==== Dataset ====

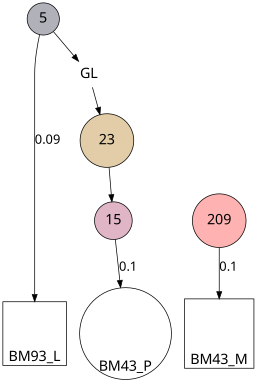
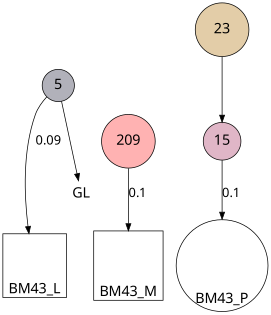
  digraph {
    forcelabels=true
    node [color="#000000" fillcolor="#ffffff" fontname="Dialog.bold" fontsize=20 heigth=0.8333333333333334 shape=circle style=filled]
    edge [fontname="Dialog.bold" fontsize=18]
-   n1 [label=BM93_L labelloc=b shape=square width=0.8333333333333334]
+   n1 [label=BM43_L labelloc=b shape=square width=0.8333333333333334]
    n2 [label=BM43_M labelloc=b shape=square width=0.8333333333333334]
    n3 [label=BM43_P labelloc=b width=0.8333333333333334]
    n4 [heigth=0.625 label=GL shape=plaintext width=0.625]
    n5 [fillcolor="#e3cda8" heigth=1.0416666666666667 label=23 width=1.0416666666666667]
    n6 [fillcolor="#b1b1ba" heigth=0.625 label=5 width=0.625]
    n7 [fillcolor="#e0b6c7" heigth=0.625 label=15 width=0.625]
    n8 [fillcolor="#ffb2b2" heigth=1.0416666666666667 label=209 width=1.0416666666666667]
    subgraph sub_1 {
      rank=sink
      n1
      n2
      n3
    }
-   n4 -> n5
    n5 -> n7
    n6 -> n1 [label=0.09]
    n6 -> n4
    n7 -> n3 [label=0.1]
    n8 -> n2 [label=0.1]
  }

====

- [Exercise goal]
Please rewrite all of the data above as a numbered list, one line per item, skipping any blank lines and omitting the pictures.

- [Complete response]
1.   digraph {
2.     forcelabels=true
3.     node [color="#000000" fillcolor="#ffffff" fontname="Dialog.bold" fontsize=20 heigth=0.8333333333333334 shape=circle style=filled]
4.     edge [fontname="Dialog.bold" fontsize=18]
5. -   n1 [label=BM93_L labelloc=b shape=square width=0.8333333333333334]
6. +   n1 [label=BM43_L labelloc=b shape=square width=0.8333333333333334]
7.     n2 [label=BM43_M labelloc=b shape=square width=0.8333333333333334]
8.     n3 [label=BM43_P labelloc=b width=0.8333333333333334]
9.     n4 [heigth=0.625 label=GL shape=plaintext width=0.625]
10.     n5 [fillcolor="#e3cda8" heigth=1.0416666666666667 label=23 width=1.0416666666666667]
11.     n6 [fillcolor="#b1b1ba" heigth=0.625 label=5 width=0.625]
12.     n7 [fillcolor="#e0b6c7" heigth=0.625 label=15 width=0.625]
13.     n8 [fillcolor="#ffb2b2" heigth=1.0416666666666667 label=209 width=1.0416666666666667]
14.     subgraph sub_1 {
15.       rank=sink
16.       n1
17.       n2
18.       n3
19.     }
20. -   n4 -> n5
21.     n5 -> n7
22.     n6 -> n1 [label=0.09]
23.     n6 -> n4
24.     n7 -> n3 [label=0.1]
25.     n8 -> n2 [label=0.1]
26.   }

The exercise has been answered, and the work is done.